Skin Reactions to Latex


No, not semen. Sap from the Hevea Brasiliensis (Rubber Tree)

In response to Condom Use and Sexual Performance, reader Maeve asked:

“Why does that happen? Is it different if you use other materials (polyurethane, etc)?”

Good question. I’ve always wondered about this but never seen a condom-specific answer. I set about on the interwebs to figure out which latex properties deplete natural sexual lubrication.

The answer may lie in the general latex allergy. There is minimal information about latex allergies and sex but I checked out latex allergy info on WebMD and Mayo Clinic. Latex is derived from rubber tree sap and certain proteins in the milky, semen-looking fluid cause dermal irritations. Basically, the sap can irritate skin.

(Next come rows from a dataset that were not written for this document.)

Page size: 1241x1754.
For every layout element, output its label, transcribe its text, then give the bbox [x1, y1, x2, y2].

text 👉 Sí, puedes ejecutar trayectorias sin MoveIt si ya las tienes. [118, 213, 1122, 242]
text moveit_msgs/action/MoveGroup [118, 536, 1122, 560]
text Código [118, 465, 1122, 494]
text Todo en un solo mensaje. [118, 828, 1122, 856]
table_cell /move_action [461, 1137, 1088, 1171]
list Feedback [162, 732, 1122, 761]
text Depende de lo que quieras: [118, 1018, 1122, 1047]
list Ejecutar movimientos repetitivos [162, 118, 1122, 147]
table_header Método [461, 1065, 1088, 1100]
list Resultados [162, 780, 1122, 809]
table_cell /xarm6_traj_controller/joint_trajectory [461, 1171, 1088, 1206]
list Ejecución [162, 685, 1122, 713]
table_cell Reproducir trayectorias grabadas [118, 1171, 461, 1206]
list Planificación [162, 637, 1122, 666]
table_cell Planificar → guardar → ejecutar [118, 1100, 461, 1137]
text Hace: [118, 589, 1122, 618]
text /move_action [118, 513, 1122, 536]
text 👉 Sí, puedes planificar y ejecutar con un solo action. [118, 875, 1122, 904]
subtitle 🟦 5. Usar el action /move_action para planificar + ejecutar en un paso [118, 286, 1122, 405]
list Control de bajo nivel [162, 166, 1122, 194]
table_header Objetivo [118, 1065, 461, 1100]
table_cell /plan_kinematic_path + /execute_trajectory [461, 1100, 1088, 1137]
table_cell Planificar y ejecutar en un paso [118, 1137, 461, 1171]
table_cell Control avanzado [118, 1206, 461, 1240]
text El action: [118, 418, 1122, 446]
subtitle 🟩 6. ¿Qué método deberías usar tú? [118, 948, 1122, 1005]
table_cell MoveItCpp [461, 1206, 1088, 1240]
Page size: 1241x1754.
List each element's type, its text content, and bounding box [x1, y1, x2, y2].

But most people don’t have an actual *allergy* to latex. (Latex reaction image search here, kinda ick but SFW). So why does latex dry out your sexual secretions?

I see a few different factors at work here.

1. Proteins in Natural Latex. Something about the proteins effects some part of the population by irritating the skin. One of the effects of latex-on-skin contact listed on WebMD is “dryness.”

2. Other Chemicals Used to Create Latex Products. Manufacturers use many different kinds of chemicals to create products from the milky tree sap. I found 3 chemical mixes specifically involved in the condom process: Mercapto Mix, Carba Mix and Mercaptobenzothiazole (MBT). All three can cause contact skin irritation.

3. Repeat Exposure. On both WebMD and Mayo, they mention increased likelihood of sensitivity and allergy development with repeat exposure. This is why you often see nitrile gloves in hospitals these days. The more your skin comes into contact with latex proteins and production chemcials the more your body generates a reaction.

Considering the above factors, it makes perfect sense why people without latex allergies feel dried out when using condoms without lube. Any water-based or silicone lube will provide a good barrier between your skin and the potentially irritating latex and chemicals.

None of this means that you should run screaming from latex condoms. They work really well and many people find them more comfortable and pleasurable than the less stretchy polyurethane or polyisoprene alternatives. If you don’t have a latex allergy just use water-based or silicone-based lube on the inside and outside of your latex condom.

As far as lube use with polyurethane or polyisoprene alternatives, I’ve only ever used latex condoms so I have no idea. I suggest using lube anyway because wetter is better.

Have experience with non-latex condoms and lube use? Drop me a line! I’m curious about your experiences.

6 thoughts on “Skin Reactions to Latex”

  1. I’ve used polyisoprene condoms, but only twice, and once with lube. I can’t remember any differences so imagine they performed as per usual. The polyisoprene condoms were really good actually, very much enjoyed using them!

  2. Polyurethane condoms are superior for two reasons:

    1) heat transmission- this gets dulled with latex and maybe it’s just me but I find the initial penetration in to such a warm spot incredible.

    2) no taste- again maybe it’s just me but I can’t stand the taste of latex

    As you say though- they don’t stretch so it’s important to find one that fits.

    Also I’m curious why you push so hard for lube inside the condom?
    Especially with Polyurethane where there’s no compression-fit, and lube and it’s liable to come off.